Economic Update: UK Government Borrowing and Currency Trends
By Yoruk Bahceli, Amanda Cooper and Harry Robertson
LONDON (Reuters) – Shorter-term British government borrowing costs are set for their biggest weekly increase in over a year, while the pound faces its largest weekly loss against the euro in three months due to the Labour government's tax-and-spend budget raising inflation expectations.
Borrowing Costs and Yields
Two-year gilt yields have surged by 26 basis points this week, marking the most significant weekly rise since June 2023. Benchmark 10-year yields increased by 21 bps, reaching their highest point in a year at 4.526% on Thursday, but experienced a drop on Friday, leading to a slight rise in sterling.
Despite the notable increase in government borrowing costs and the decrease in the pound’s value, market experts suggest that the current situation is not as severe as the crisis witnessed in September 2022, which followed former Prime Minister Liz Truss's controversial budget focused on unfunded tax cuts.
Government Spending Plans
Yields have spiked as markets process the government's announcement to add nearly £70 billion to public spending annually, with over half of this covered by increased taxes and the remainder through more borrowing. The UK’s Office for Budget Responsibility (OBR) now anticipates inflation will average 2.6% next year, higher than a prior forecast of 1.5%.
Rate Predictions
Market traders foresee about 90 basis points of rate cuts by the end of next year, with expectations of a rate cut at the Bank of England's upcoming meeting, though the probability of a December cut is now below 50%.
Several investors have expressed caution, with positioning shifts leading to reduced holdings in gilts. However, firms like Vanguard, Lazard Asset Management, and AXA Investment Managers perceive buying opportunities in the current environment with higher yields.
Market Reactions
Rabobank criticized the market’s response as overstated, citing that the OBR expects the UK’s deficit to transition to a surplus within four years. Sterling revised its position, gaining 0.8% against the euro on Friday but remained poised for its largest weekly decline against the currency since late July, while juxtaposing gains against the dollar.
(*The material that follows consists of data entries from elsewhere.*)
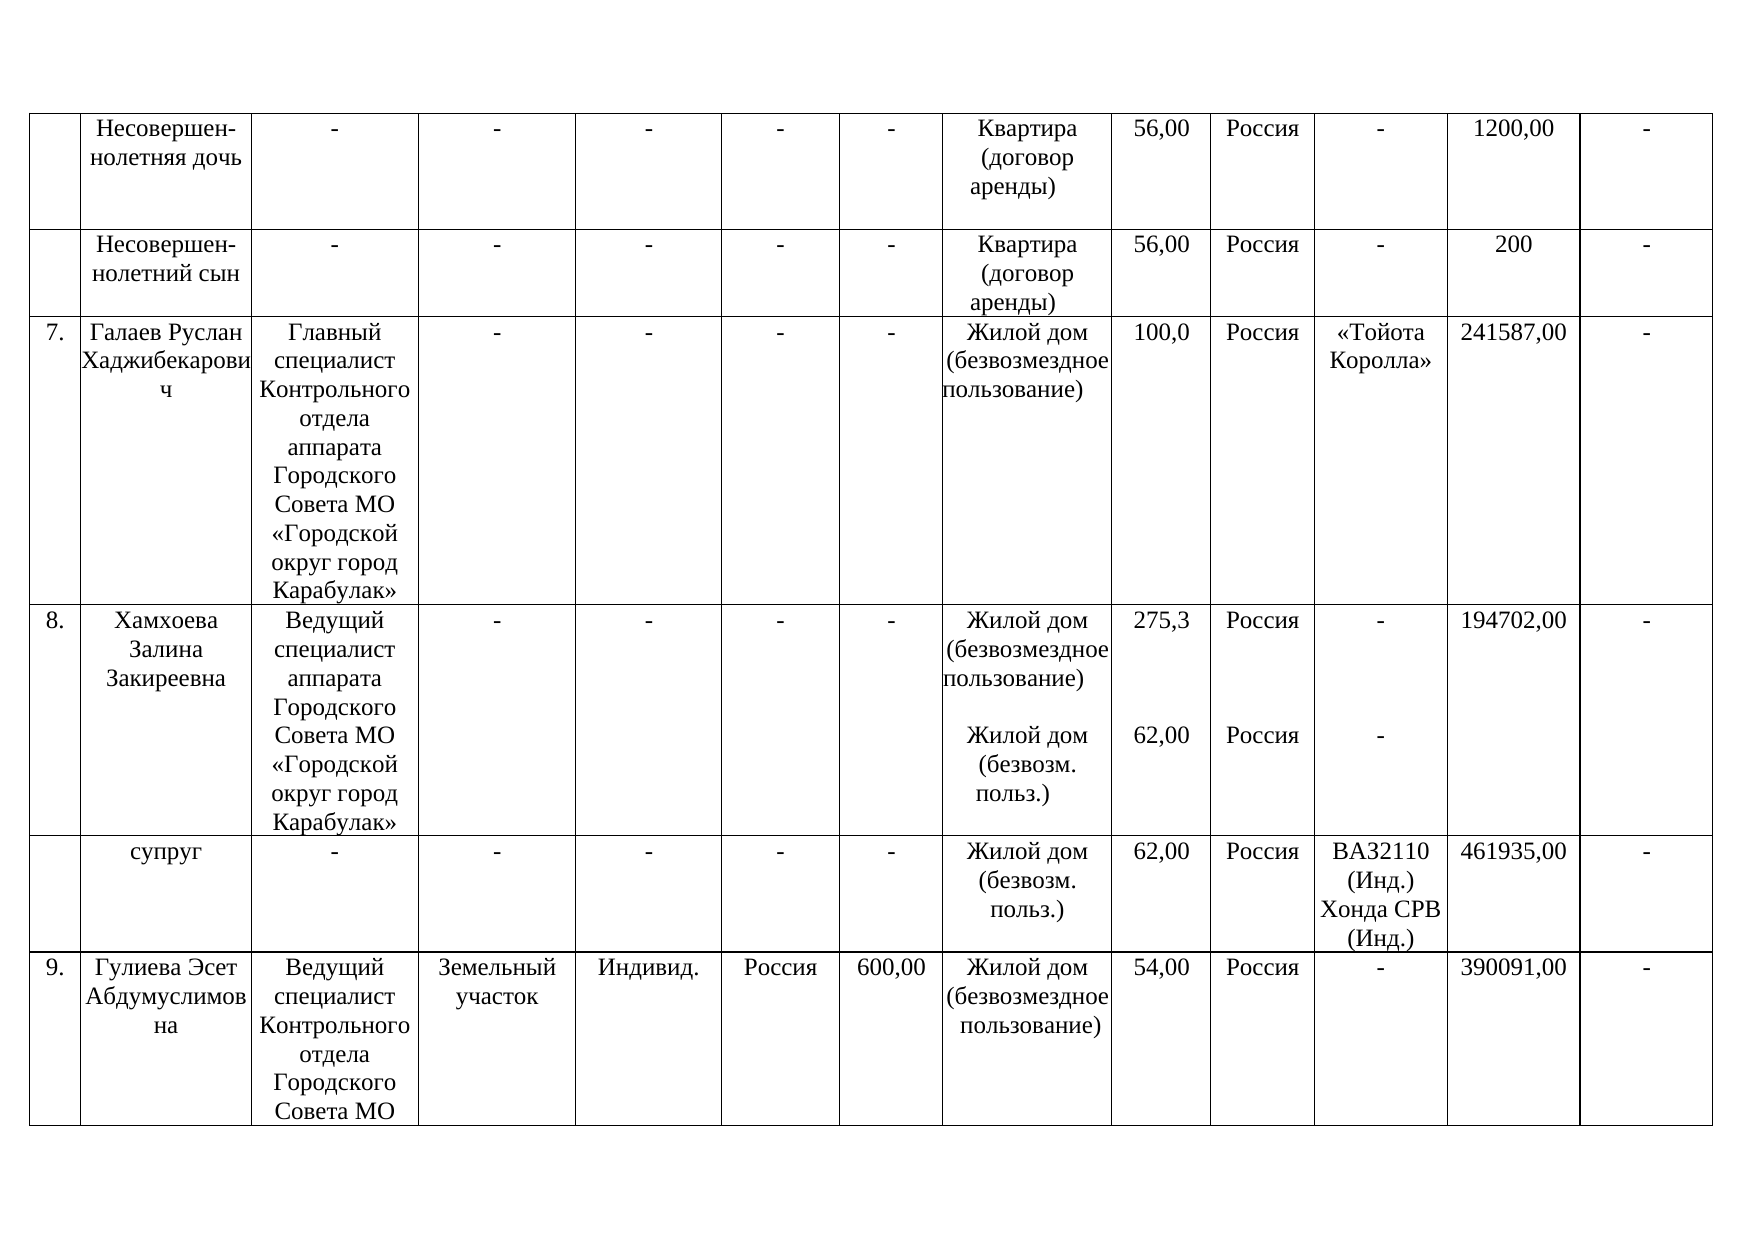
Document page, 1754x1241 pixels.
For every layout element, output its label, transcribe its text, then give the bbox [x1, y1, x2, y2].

table_cell - [419, 317, 575, 604]
table_cell - [1315, 114, 1447, 228]
table_cell Жилой дом (безвозмездное пользование) [943, 317, 1111, 604]
table_cell Хамхоева Залина Закиреевна [81, 605, 251, 835]
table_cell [943, 953, 1111, 1125]
table_cell - [1315, 953, 1447, 1125]
table_cell 7. [30, 317, 80, 604]
table_cell Жилой дом (безвозмездное пользование) Жилой дом (безвозм. польз.) [943, 605, 1111, 835]
table_cell 54,00 [1112, 953, 1210, 1125]
table_cell - [840, 317, 942, 604]
table_cell 1200,00 [1448, 114, 1579, 228]
table_cell - - [1315, 605, 1447, 835]
table_cell 56,00 [1112, 114, 1210, 228]
table_cell Россия [722, 953, 839, 1125]
table_cell - [840, 605, 942, 835]
table_cell - [419, 605, 575, 835]
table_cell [81, 953, 251, 1125]
table_cell - [722, 230, 839, 316]
table_cell супруг [81, 836, 251, 951]
table_cell Несовершен-нолетний сын [81, 230, 251, 316]
table_cell ВАЗ2110 (Инд.) Хонда СРВ (Инд.) [1315, 836, 1447, 951]
table_cell - [576, 317, 721, 604]
table_cell 461935,00 [1448, 836, 1579, 951]
table_cell 8. [30, 605, 80, 835]
table_cell 62,00 [1112, 836, 1210, 951]
table_cell 200 [1448, 230, 1579, 316]
table_cell - [419, 114, 575, 228]
table_cell Индивид. [576, 953, 721, 1125]
table_cell Главный специалист Контрольного отдела аппарата Городского Совета МО «Городской округ город Карабулак» [252, 317, 418, 604]
table_cell 600,00 [840, 953, 942, 1125]
table_cell - [1581, 114, 1712, 228]
table_cell - [840, 114, 942, 228]
table_cell - [419, 836, 575, 951]
table_cell [30, 230, 80, 316]
table_cell - [840, 230, 942, 316]
table_cell 241587,00 [1448, 317, 1579, 604]
table_cell - [1581, 953, 1712, 1125]
table_cell Несовершен-нолетняя дочь [81, 114, 251, 228]
table_cell [30, 114, 80, 228]
table_cell 9. [30, 953, 80, 1125]
table_cell - [722, 605, 839, 835]
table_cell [252, 953, 418, 1125]
table_cell - [1315, 230, 1447, 316]
table_cell Россия [1211, 953, 1314, 1125]
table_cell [943, 114, 1111, 228]
table_cell - [1581, 230, 1712, 316]
table_cell 100,0 [1112, 317, 1210, 604]
table_cell - [252, 230, 418, 316]
table_cell Россия Россия [1211, 605, 1314, 835]
table_cell - [722, 317, 839, 604]
table_cell 194702,00 [1448, 605, 1579, 835]
table_cell Земельный участок [419, 953, 575, 1125]
table_cell - [576, 605, 721, 835]
table_cell «Тойота Королла» [1315, 317, 1447, 604]
table_cell - [576, 114, 721, 228]
table_cell Россия [1211, 230, 1314, 316]
table_cell 390091,00 [1448, 953, 1579, 1125]
table_cell - [722, 836, 839, 951]
table_cell - [840, 836, 942, 951]
table_cell - [1581, 317, 1712, 604]
table_cell - [1581, 605, 1712, 835]
table_cell Галаев Руслан Хаджибекарович [81, 317, 251, 604]
table_cell - [722, 114, 839, 228]
table_cell - [576, 836, 721, 951]
table_cell [30, 836, 80, 951]
table_cell - [576, 230, 721, 316]
table_cell 56,00 [1112, 230, 1210, 316]
table_cell Ведущий специалист аппарата Городского Совета МО «Городской округ город Карабулак» [252, 605, 418, 835]
table_cell - [252, 836, 418, 951]
table_cell - [1581, 836, 1712, 951]
table_cell Россия [1211, 114, 1314, 228]
table_cell Квартира (договор аренды) [943, 230, 1111, 316]
table_cell Россия [1211, 317, 1314, 604]
table_cell Россия [1211, 836, 1314, 951]
table_cell - [252, 114, 418, 228]
table_cell 275,3 62,00 [1112, 605, 1210, 835]
table_cell - [419, 230, 575, 316]
table_cell Жилой дом (безвозм. польз.) [943, 836, 1111, 951]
Investors’ positions in sterling are among the largest bullish on record, making it susceptible to declines. Recent data indicates traders are more prepared to pay to sell sterling options than to buy, indicative of potential market volatility ahead, especially with the U.S. presidential election looming.
Conclusion
UK bonds are expected to remain volatile, particularly given the current global economic climate and upcoming geopolitical events.